While admitting a lot needs to be done, Yip asserted the situation in Malaysia presents business opportunities within property development.

Township trends

Also at the morning talk was Ishmael Ho, chief executive officer of Ho Chin Soon Research. He commented that aged care facilities are necessary and, in fact, this is a future trend.

“Currently, no developer that I know of has integrated these facilities and used it as a selling point. If they were to integrate such facilities, it can be used as a selling point.

Ishmael Ho: 'Developers need to be brave and more visionary.'

Ishmael Ho: ‘Developers need to be brave and more visionary.’

“If they look at the ringgit and sen straight away, of course it might not make commercial sense, but if they have the vision to integrate the aged care facilities and use it as a selling point, then they will be able to give value to the purchasers in their townships.

“Developers need to be brave and more visionary,” said Ho.

Challenges

While the needs are there and it is a growing trend, trying to get all stakeholders to work together and move in the same direction looks like a gargantuan task.

According to Ho, progress must be made, and by right it should start with the government and the town planners.

“For the government to adopt something new is very hard especially when you’re talking about town planning laws. We still see parts of the city using old restrictions, for example plot ratio and density – these are old laws. Moving forward, we should actually change, and yet we are so slow to change,” said Ho.

He believes the government and town planners need to see a successful model in order to consider amending current laws and requirements to accommodate the elderly.

“To show them a successful model, it is the developer who has to take that initial step. We want to see a developer taking that risk and building a really fantastic township. Then people will start to recognise that at the end of the day, we need wholesome living and facilities for the aged, because everyone will get old one day. Therefore, moving forward, all other townships would follow suit as it is good for the people and the community,” added Ho.

However, the bigger challenge facing property developers is finding the right business model.

“The business model is still not very clear. It is still open to suggestions, and for the service providers to work with the developers. There’s so much to consider … the land bank size, the township, the immediate catchment nearby, whether they’re in KL, Penang, Johor … all of this needs to be considered.

“The developer themselves will play a role, in terms of whether they are financially strong, cash rich, and what their attitude is in business development. Some developers have a very fast turnover time, and they may not be keen to go into aged care facilities. The marketing strategy for their township also comes into play, as aged care may not gel with their marketing theme. So, all of this will affect the arrangement between the service provider and the developer,” he shared.

Working together

To get all stakeholders to buy in, Ho said there needs to be a good platform for discussion.

He pointed out that ASLI (Asian Strategy & Leadership Institute) would be able to offer a good platform for all stakeholders, including developers, the government and town planners, to thrash out the relevant issues.

“You don’t want only two parties talking. For example, the service provider talks to the ministry and the ministry makes changes; and then, everyone else gets upset. If you were to impose an aged care facility in a township, it would affect the developer. Now, they are operating on commercial land status and commercial land is very valuable, so if they have to use commercial land for aged care facilities it would be very tricky for the developer.
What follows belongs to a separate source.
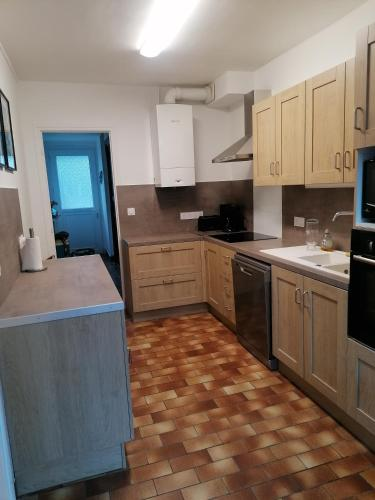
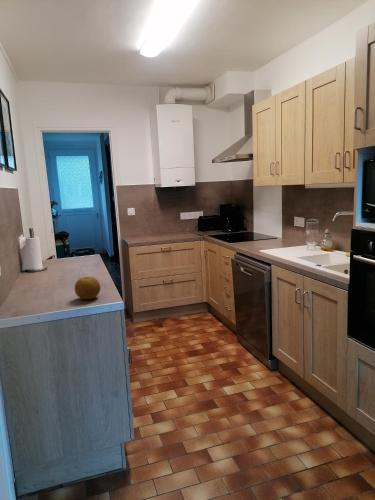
+ fruit [74,276,101,300]
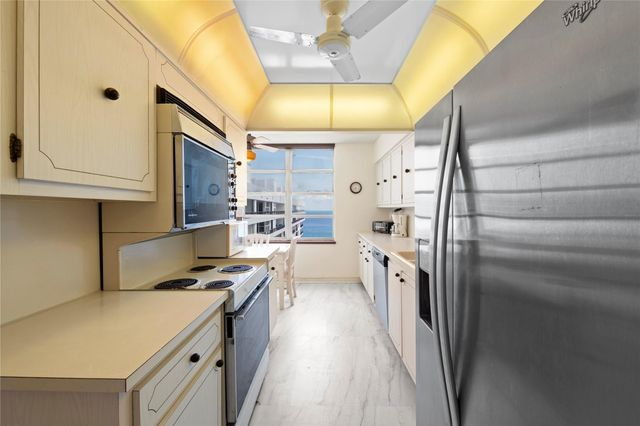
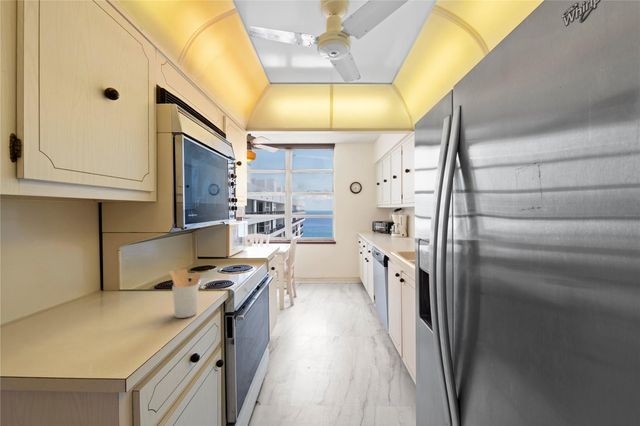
+ utensil holder [168,268,202,319]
The developer would have to build aged care facilities and forego building shophouses which are very profitable. Those are some of the concerns,” said Ho.

While there are challenges, he believes they will all be sorted out in time as there is no stopping this trend of building and transforming cities and townships to include the aged.

“It’s more about changing the stakeholders’ attitude towards aged care, then the law will change to accommodate the people,” he summed up.